A ação negocia a 11,2 vezes P/L (Preço sobre o Lucro) e 6,6 vezes EV/Ebitda (Valor da Empresa sobre o Ebitda) para 2026. A XP projeta crescimento de receita de 26% em 2026 e 13% em 2027, com Pagamentos seguindo como o principal vetor de expansão.
Mudança estrutural no mix de receitas
A Bemobi passou por uma mudança relevante no mix de receitas, deixando de ser predominantemente baseada em assinaturas para um modelo focado em Pagamentos e SaaS.
“Essa transição não se refere apenas a mix, mas também à qualidade das receitas.
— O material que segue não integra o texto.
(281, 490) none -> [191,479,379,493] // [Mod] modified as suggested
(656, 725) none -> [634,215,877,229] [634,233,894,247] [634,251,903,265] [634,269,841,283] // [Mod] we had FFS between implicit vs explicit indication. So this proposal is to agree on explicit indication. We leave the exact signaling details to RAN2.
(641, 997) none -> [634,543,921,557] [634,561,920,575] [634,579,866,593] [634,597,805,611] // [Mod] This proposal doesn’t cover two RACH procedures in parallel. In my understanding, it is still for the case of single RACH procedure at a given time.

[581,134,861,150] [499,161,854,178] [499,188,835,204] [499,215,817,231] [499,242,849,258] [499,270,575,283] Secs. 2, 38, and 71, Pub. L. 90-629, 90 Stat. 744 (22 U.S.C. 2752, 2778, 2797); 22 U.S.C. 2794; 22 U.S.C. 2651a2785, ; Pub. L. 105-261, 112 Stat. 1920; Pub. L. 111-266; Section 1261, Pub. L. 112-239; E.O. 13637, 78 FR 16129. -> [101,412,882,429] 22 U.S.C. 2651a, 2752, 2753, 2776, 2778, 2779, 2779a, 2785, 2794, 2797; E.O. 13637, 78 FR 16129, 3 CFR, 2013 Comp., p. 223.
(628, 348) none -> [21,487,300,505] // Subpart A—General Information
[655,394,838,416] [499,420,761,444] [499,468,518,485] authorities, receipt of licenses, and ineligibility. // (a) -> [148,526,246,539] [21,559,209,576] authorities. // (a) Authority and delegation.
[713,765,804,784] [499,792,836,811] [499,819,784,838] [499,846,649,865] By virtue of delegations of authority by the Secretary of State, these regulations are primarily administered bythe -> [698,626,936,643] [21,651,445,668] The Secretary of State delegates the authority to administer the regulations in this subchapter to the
Esses segmentos apresentam margens mais elevadas, maior recorrência e um potencial de monetização superior ao longo do ciclo de vida do cliente. Na prática, a Bemobi vem se posicionando cada vez mais como um player de infraestrutura de pagamentos verticalizada, profundamente integrada aos fluxos operacionais de seus clientes“, afirmam Guttmann e Chagas.
Crescimento com alta visibilidade
A companhia segue entregando crescimento consistente, com receitas avançando próximo a 20% ao ano e Ebitda crescendo acima da receita.
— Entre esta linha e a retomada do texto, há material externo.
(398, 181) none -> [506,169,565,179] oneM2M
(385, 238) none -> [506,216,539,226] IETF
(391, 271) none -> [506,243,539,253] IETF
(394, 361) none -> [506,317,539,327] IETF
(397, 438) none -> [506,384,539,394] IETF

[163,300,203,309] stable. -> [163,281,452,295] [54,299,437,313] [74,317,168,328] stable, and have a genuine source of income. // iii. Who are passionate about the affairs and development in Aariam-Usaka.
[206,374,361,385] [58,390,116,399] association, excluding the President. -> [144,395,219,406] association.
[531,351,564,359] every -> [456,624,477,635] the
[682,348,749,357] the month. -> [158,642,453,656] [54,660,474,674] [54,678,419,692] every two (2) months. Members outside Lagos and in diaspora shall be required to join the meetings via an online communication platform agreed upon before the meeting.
“A maior parte desse crescimento já está contratada ou embutida na base atual de clientes, impulsionada pelo ramp-up de contratos recentemente assinados, pela expansão de soluções dentro de contas existentes e por projetos já em fase de implementação. Essa dinâmica reduz de forma relevante o risco de execução no curto prazo, uma vez que o crescimento depende menos da conquista de novos clientes”, pontuam os analistas.
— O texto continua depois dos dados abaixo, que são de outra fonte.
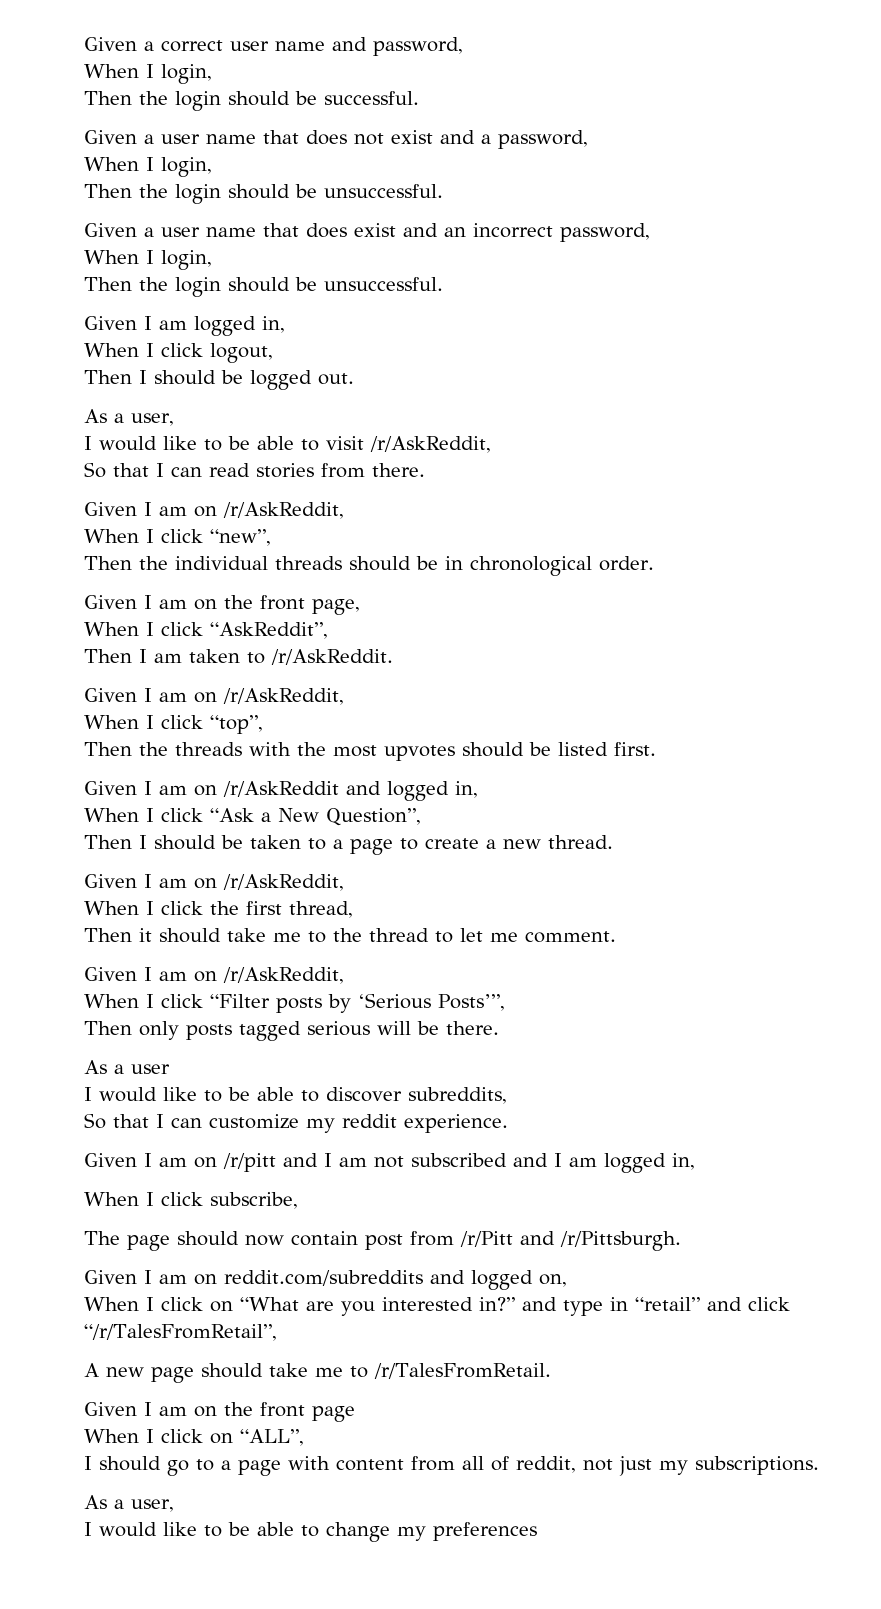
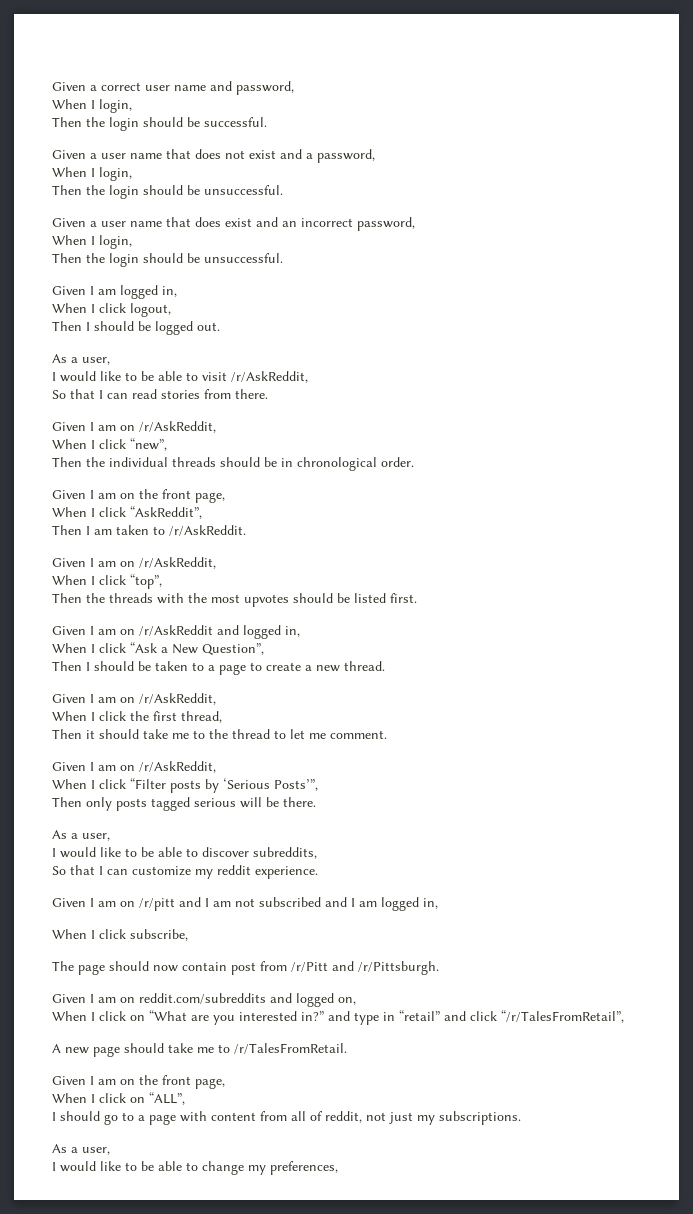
[131,1064,170,1074] user -> [82,833,110,841] user,
[312,1406,355,1422] page -> [195,1078,225,1089] page,
[433,1522,537,1541] preferences -> [270,1161,338,1175] preferences,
Baixa penetração e runway longo
Mesmo entre clientes mais maduros, a penetração das soluções da Bemobi ainda é relativamente baixa. No segmento de utilities, por exemplo, sua participação no TPV total permanece em níveis de um dígito baixo.
“Isso abre amplo espaço para expansão à medida que a companhia aumenta gradualmente sua participação na carteira de clientes (share of wallet), aprofunda o portfólio de soluções oferecidas a cada cliente e se beneficia da migração estrutural do boleto para meios digitais, parcelados e recorrentes”, destacam.
Forte geração de caixa
A administração reforçou que a alavancagem operacional segue como um pilar central da tese, com a Bemobi apresentando elevada conversão de caixa.
“A Bemobi apresenta elevada conversão de caixa, com cerca de 80% do Ebitda menos capex convertido em geração de caixa, reforçando a qualidade dos resultados. A companhia mantém um perfil atrativo de retorno de capital, com política de payout de 100%, sustentada por forte geração de caixa e posição líquida de caixa confortável”, concluem Guttmann e Chagas.
A estratégia de M&A permanece focada em aquisições de menor porte (bolt-ons), normalmente realizadas a múltiplos mais baixos e estruturadas com pagamentos diferidos ao longo do tempo.